Obama voted for the Webb-Hagel-Lautenberg-Warner GI Bill which revises the GI Bill to increase college aid to GI's who have served at least three years. Bush and McCain think college aid should be restricted only to GI's who serve many extra tours. Otherwise, they feel, GI's might simply leave the armed forces and go to college, rather than staying the course. (McCain opposed the bill, but did not show up for the vote. It passed 75-22.)
I think it's interesting that John McCain went to the United States Naval Academy at Annapolis, for free, before he ever served anywhere. So isn't it a bit rich for him to deny servicemen the same benefit after serving that he, as the son of a four-star Admiral of the Navy, got up front?
Should college benefits only be available to the elite members of the service academies, and not to ordinary servicemen?
Or to put it another way: what kind of elitist is John McCain that he thinks that people like him should get a free ride, but ordinary enlisted men shouldn't?
Should Barack Obama make this a talking point?
Sen.

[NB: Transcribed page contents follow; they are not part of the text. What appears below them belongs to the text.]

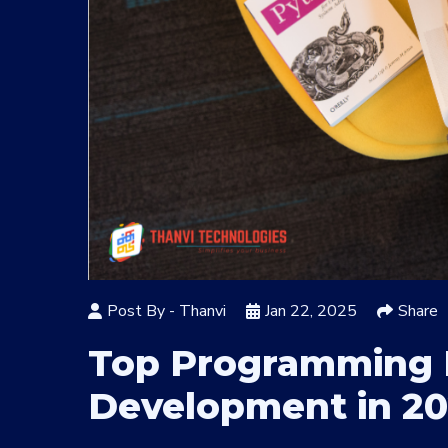
Post By -
Thanvi
Jan 22, 2025
Share
Top Programming 
Development in 2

Webb's bill essentially restores the GI Bill benefits that helped so many people (including my father) in the past; as college tuition has risen, those benefits have been worth less and less. Sen. Obama has supported Sen. Webb's bill out of decency and respect for the soldiers and sailors and airmen who are risking their lives for us. Sen. McCain has never met a veteran's benefit he didn't think should be cut.

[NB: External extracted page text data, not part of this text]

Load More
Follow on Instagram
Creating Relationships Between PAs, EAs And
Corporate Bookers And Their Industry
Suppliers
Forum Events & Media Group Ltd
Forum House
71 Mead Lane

But Sen. McCain's position is not just Republican hypocrisy. It's elitism. It comes from a failure to remember that he, himself, got his education for free. Students at service academies like Annapolis (McCain's alma mater) and top ROTC recruits get a totally free ride through college; many also get free graduate school and law school in exchange for a guarantee of years of service. That guarantee can be shorter than the length of time McCain's version of the GI Bill would require of ordinary soldiers before they're entitled to any education benefit.
If you go to West Point, for example, you are required to serve as an Army officer for five years. In exchange you get four years of free college. Under McCain's bill, you have to serve six years to get full educational benefits.
Annapolis isn't easy to get into. You have to be a superb student, or very well connected. We know McCain wasn't a superb student; he ranked 894 in his class of 899. But he couldn't have been better connected.
No one doubts that McCain served his country with great honor during the Vietnam War, or that he deserves all the benefits he got both before and after that service. But he should not seek to deny those benefits to other veterans.
Officers and enlisted men and women both serve, both risk their lives. Both should be entitled to a great education, not just elites who can get themselves into a service academy. It is really the least we can do for people who put themselves in harm's way for us.
I'm thrilled that Sen. Obama isn't taking any guff from McCain on the grounds that he's never served in the military, therefore he's not entitled to say anything about it. (I don't remember Ronald Reagan's war service being particularly impressive, except in his own mind, and we all know about Shrub's going AWOL.) And, as Brian Beutler points out ("McCain Sells Out Vets"), McCain is so anti-veteran that you really shouldn't have to do more than point to his record.
But should we, and Sen. Obama, make an issue of McCain's elitism, in addition to his hypocrisy, disrespect and sheer mean-spiritedness?